Surface warming of the Great Lakes varies significantly, a team of researchers from the University of Michigan, NOAA's Great Lakes Environmental Research Laboratory (GLERL), and other organizations found.

The recent US study was published in the journal Climactic Change and concluded that warming of the Great Lakes is not happening evenly in all regions of the lakes. Knowledge of temperature change in various regions has implications for long term management of ecosystems affected by the rising temperatures.

Warmer water temperatures result from increased temperature of the surrounding air as well as lesser ice cover. The research team analyzed decades worth of seasonal ice cover duration and lake summer surface water temperatures, then compared their findings to reported lake and basin wide trends.

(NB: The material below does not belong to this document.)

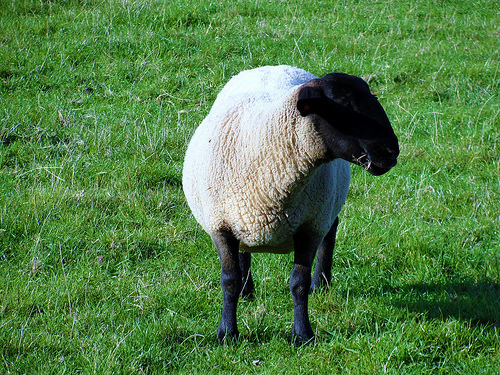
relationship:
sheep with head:
[181, 65, 403, 348] [296, 72, 402, 178]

Analysis of lakes as a whole hides important data related to variation in smaller areas and timeframes the research team states in their Abstract. Northern and eastern sections of the Great Lakes have experienced faster rates of warming.

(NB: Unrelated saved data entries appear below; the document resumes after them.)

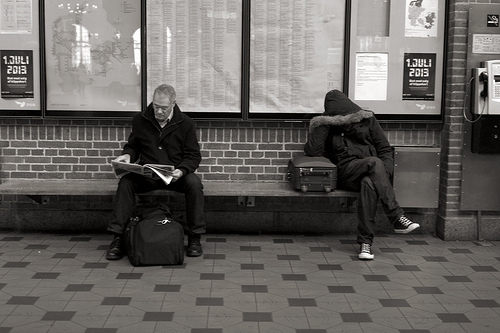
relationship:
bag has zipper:
[121, 206, 185, 269] [160, 217, 168, 226]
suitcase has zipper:
[285, 157, 334, 193] [298, 165, 329, 173]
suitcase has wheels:
[285, 157, 334, 193] [301, 185, 329, 193]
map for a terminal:
[405, 2, 439, 37] [1, 2, 497, 328]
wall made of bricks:
[2, 3, 497, 241] [1, 1, 495, 215]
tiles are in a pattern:
[1, 228, 498, 332] [1, 231, 497, 332]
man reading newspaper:
[108, 83, 204, 259] [110, 160, 173, 184]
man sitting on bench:
[108, 83, 204, 259] [2, 179, 363, 206]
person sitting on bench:
[304, 90, 419, 259] [2, 179, 363, 206]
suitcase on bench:
[285, 157, 334, 193] [2, 179, 363, 206]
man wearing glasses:
[108, 83, 204, 259] [153, 103, 167, 111]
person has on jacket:
[304, 90, 419, 259] [300, 89, 396, 174]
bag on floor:
[121, 206, 185, 269] [0, 233, 497, 332]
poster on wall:
[402, 51, 434, 102] [2, 3, 497, 241]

This data allows for more accurate modeling and better planning for ecosystem protection, which also influence policy making. The effectiveness of policies relies on complete and detailed information.

Concerns about Great Lake temperatures that are several degrees above average this summer were published previously. Fisherman observed that some fish populations are moving to deeper water where the temperatures are cooler.

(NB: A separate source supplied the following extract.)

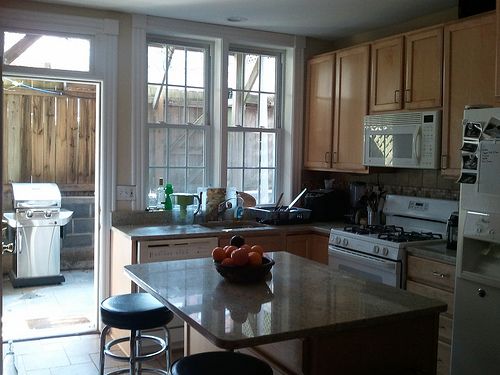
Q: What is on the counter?
A: A bowl of fruit.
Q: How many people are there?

In addition to worries about warmer temperatures and ecosystems, the rising temperature of the Great Lakes may have an effect on the amount of snowfall surrounding regions experience this coming winter. Upstate New York is already predicting higher than average snow fall based on the increased lake temperature.

Effects of climate change continue to be measured and reported. With enough data, systems can be put into place that mitigate the amount of damage done to ecosystem population and biodiversity.